Multiple Sclerosis (MS) is an autoimmune disorder of the central nervous system (CNS) with a prevalence of 1 in 700 adults in the United States (US). MS results in permanent and progres-sive neurological disability, and currently, treatment costs for MS in the US are ~$23 billion/year. MS symptoms are caused by inflammation and loss of neuronal axons. Inflammation results in demyelination and transient abnormalities of axonal conduction, which underlie relapses, while axon loss produces irreversible functional impairment, leading to chronic disability. Axon loss has two major causes: (i) acute axonal transection due to inflammation and (ii) chronic axonal degeneration secondary to the initial dysfunction of the myelin sheath (eg., Wallerian degenera-tion). The importance of the latter is highlighted by axon loss seen in genetic diseases affecting oligodendrocytes in mice and humans. Thus, on-going processes caused by long-standing mye-linopathy likely cause progressive functional loss seen in MS. Successful treatments for MS that will halt or prevent disability will require not only immune modulatory drugs, but also therapies capable of promoting myelin repair, or remyelination. Currently, no single drug and/or compound can provide these multiple activities.
Here we propose a novel developmental candidate - Schwann cell precursors (SCPs) derived from human embryonic stem cells (hESCs) or induced pluripotent cells (iPSCs). We argue that human ES cell-derived SCP-like cells (hESC-SCPs) may fulfill both fast-acting immune modulatory abilities and long-term myelination capacity, in particular by generating low immunogenic peripheral type myelin. Animal models provided experimental proof that Schwann cells transplanted into host CNS survive, integrate and support regeneration. Published data and our preliminary results strongly suggest that SCPs possess both required activities upon terminal maturation - immune modulation and myelin repair. Furthermore, the oligodendrocyte-based remyelination might be inefficient, because newly formed CNS-type myelin can be easily destroyed by successive waves of autoimmune attacks. In contrast, Schwann cell-produced myelin almost entirely lacks major immunogenic epitopes present on the oligodendrocyte-produced myelin, thus preventing the autoimmune T cell destruction of CNS neurons. Because SCPs represent glial committed progenitors they can’t differentiate into neurons, avoiding potential complications from dyskinesia observed with some therapeutic approached using multipotent neural stem cells.
Because Schwann cells are derived from the neural crest, a transient developmental cell population obtaining the fetal material at this stage is virtually impossible. The use of hESCs and/or iPSCs represents the only realistically feasible cell source for SCP-based therapy. Relatively slow progression of MS could provide a realistic window for the derivation of patient-specific iPSCs and SCPs.

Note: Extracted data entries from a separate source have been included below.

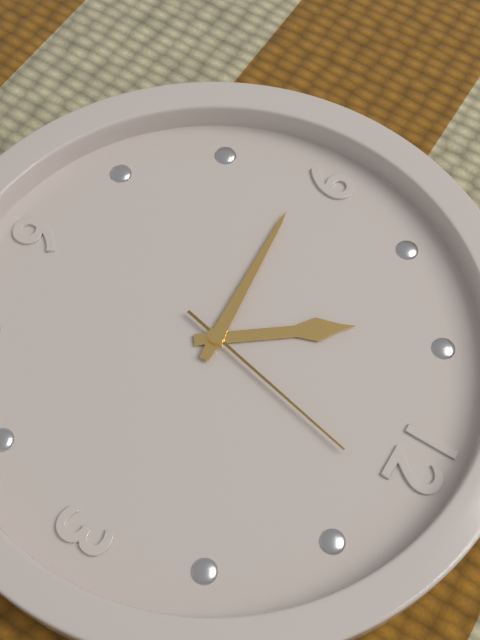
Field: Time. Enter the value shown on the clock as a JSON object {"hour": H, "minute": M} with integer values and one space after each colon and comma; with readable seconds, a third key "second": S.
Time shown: {"hour": 10, "minute": 44, "second": 2}
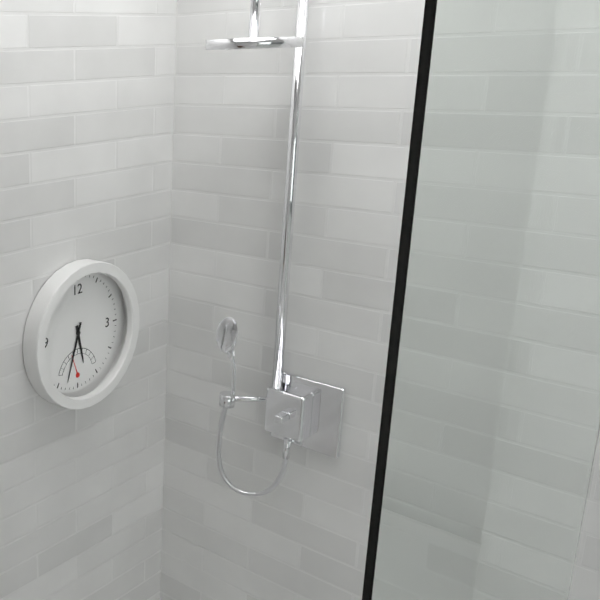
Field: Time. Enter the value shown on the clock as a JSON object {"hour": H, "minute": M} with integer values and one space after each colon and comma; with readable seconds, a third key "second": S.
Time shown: {"hour": 5, "minute": 33}
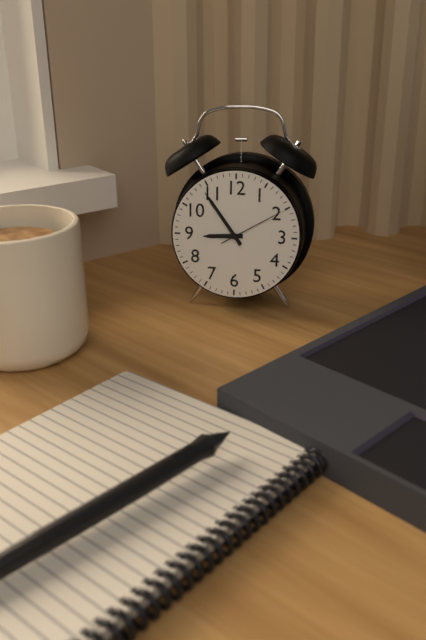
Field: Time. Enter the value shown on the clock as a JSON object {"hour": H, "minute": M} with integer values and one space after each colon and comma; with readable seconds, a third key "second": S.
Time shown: {"hour": 8, "minute": 54, "second": 10}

Cell therapies proposed for traumatic CNS injuries, ischemia and several neurodegeneration conditions such as Parkinson’s, Alzheimer’s and ALS rely on our ability to manipulate neural stem and progenitor cells. Their therapeutic use depends on our understanding of the genes and pathways that govern proliferation of multipotent stem cells and progenitors as well as their differentiation under the appropriate stimuli.

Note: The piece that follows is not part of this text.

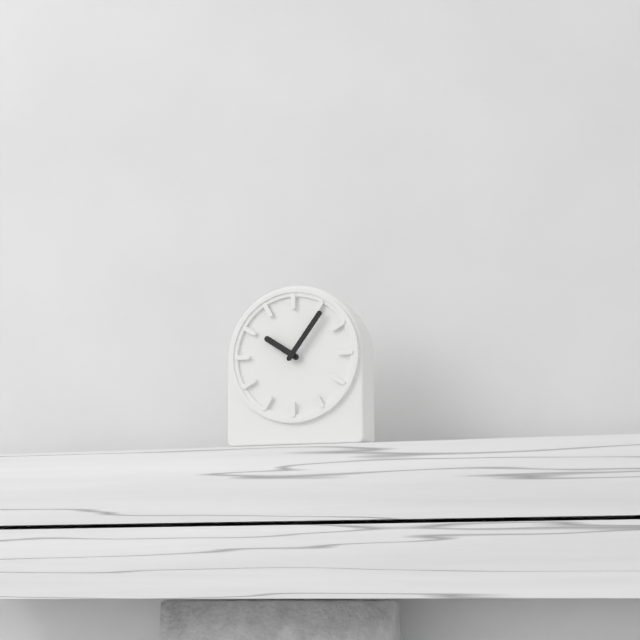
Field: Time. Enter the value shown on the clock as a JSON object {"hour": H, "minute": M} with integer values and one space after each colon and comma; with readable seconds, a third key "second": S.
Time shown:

Here we will determine whether or not human embryonic stem cell-derived Schwann precursors are optimally positioned to provide both immune modulatory protection and myelinogenic repairmen to treat multiple sclerosis. If successful, these studies provide the proof of principle/feasibility and in the future personalized cell lines as a novel candidate cell type for treatment of demyelination disorders such as multiple Sclerosis.

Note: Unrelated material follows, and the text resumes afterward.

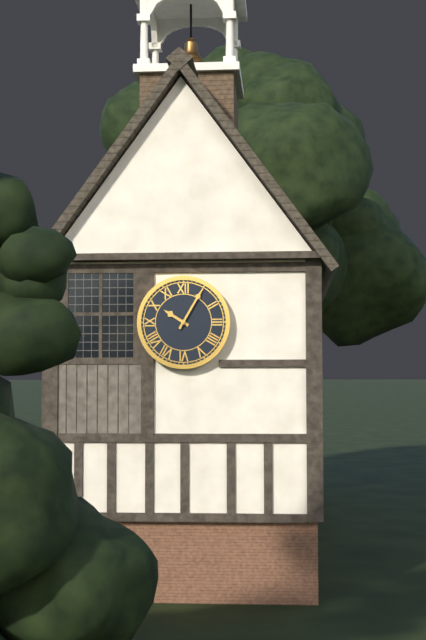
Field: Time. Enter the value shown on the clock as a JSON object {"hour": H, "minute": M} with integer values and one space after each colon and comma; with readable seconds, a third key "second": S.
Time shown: {"hour": 10, "minute": 5}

An effective, straightforward, and understandable way to describe the benefits to the citizens of the State of California that will flow from the stem cell research we propose to conduct is to couch it in the familiar business concept of “Return on Investment”. The novel therapies that will be developed as a result of our research program and the many related programs that will follow will provide direct benefits to the health of California citizens. These financial benefits will derive directly from two sources. The first source will be the sale and licensing of the intellectual property rights that will go to the state and its citizens from stem cell research programs financed by the CIRM. The second source will be several types of tax revenues that will be generated from the increased bio-science and bio-manufacturing businesses that will be attracted to California by the success of the CIRM.